What’s worse than having to work until 70 instead of 65 before you can safely afford to retire? Not knowing if even that will be enough.

New research from the Employee Benefit Research Institute indicates that, for one-third of households ages 30 to 59 in 2007, working until one’s eighth decade will not provide sufficient savings. The projection model in the EBRI report, based on millions of real-life 401(k) participants, shows large swaths of the baby boomer and Generation X populations run short of estimated expenses.

“It would be comforting from a public policy standpoint to assume that merely working to age 70 would be a panacea to the significant challenges of assuring retirement income adequacy, but this may be a particularly risky strategy, especially for the vulnerable group of low-income workers,” says Jack VanDerhei, EBRI research director and author of the report.

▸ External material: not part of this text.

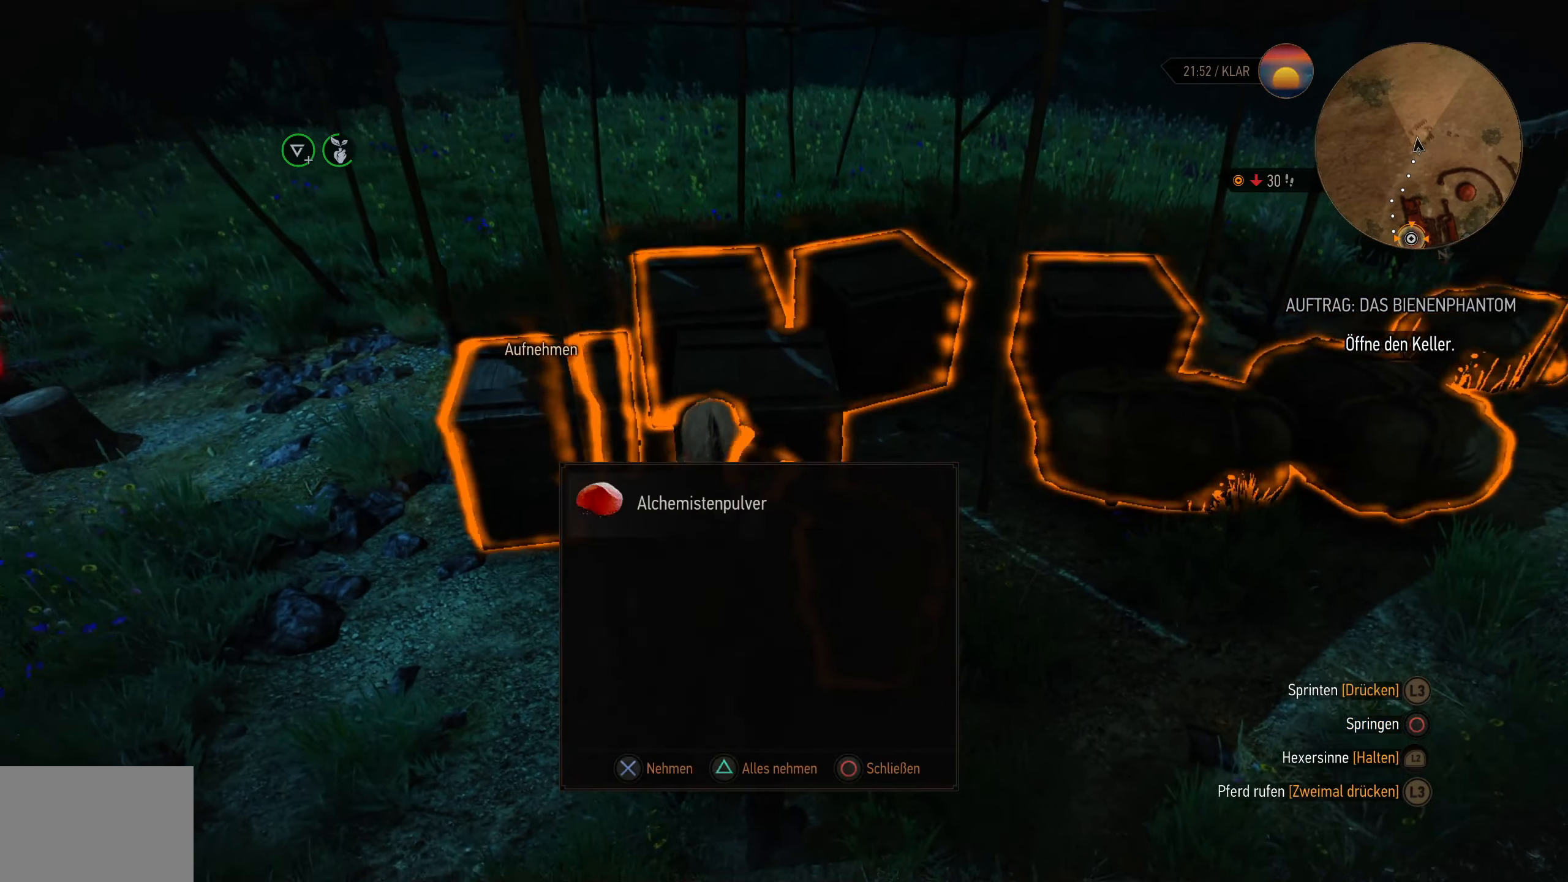
{"buttons": ["CROSS"], "left_stick": "up-right", "right_stick": "center", "events": [[17, "CROSS", "down"], [84, "CROSS", "up"], [167, "CROSS", "down"], [234, "CROSS", "up"], [300, "CROSS", "down"], [334, "left_stick", "up-right"], [400, "CROSS", "up"], [467, "CROSS", "down"]]}
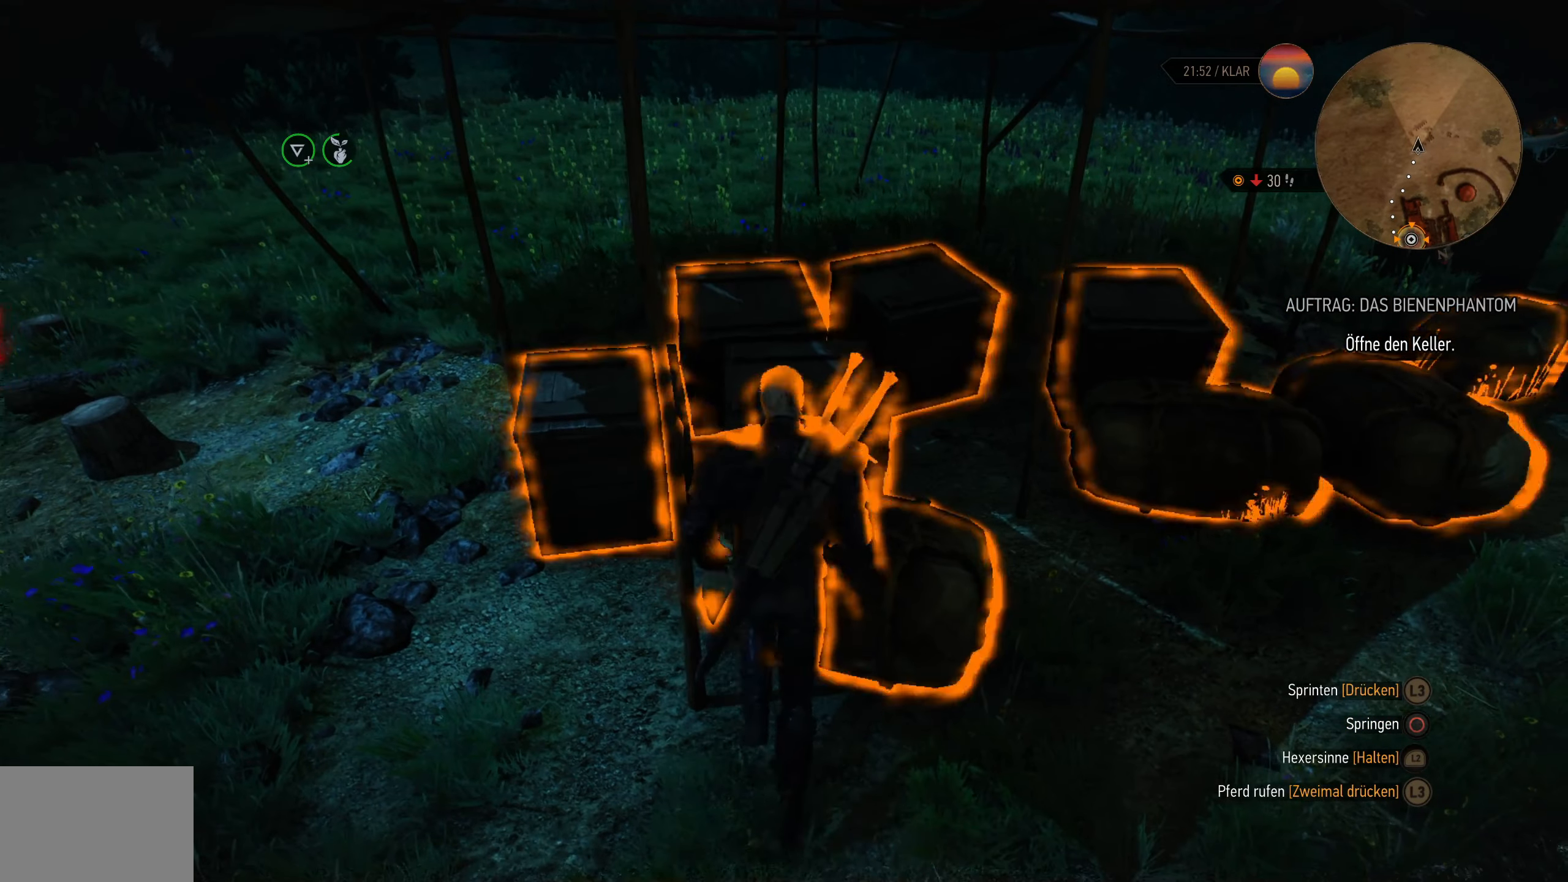
{"buttons": [], "left_stick": "up", "right_stick": "down-left", "events": [[67, "CROSS", "up"], [100, "left_stick", "down-right"], [384, "left_stick", "up-right"], [450, "left_stick", "up"], [484, "right_stick", "down-left"]]}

Working longer, the research indicates, certainly does help. EBRI projects that 64% of 2,007 households age 50 to 59 would be considered financially fit for retirement by 70, compared with 52% by age 65.

What’s more, the data suggest that participation status in a defined contribution retirement plan at age 65 will be extremely important due to the multi-year consequences for additional employee and employer contributions to the plan.

“While workers need to make their own decisions on the correct trade-offs of saving today versus deferring retirement, they should be able to expect that those presenting alternatives be as accurate and complete as possible, avoiding simplistic ’rules of thumb’ that may result in future retirees, through no fault of their own, coming up short,” VanDerhei says.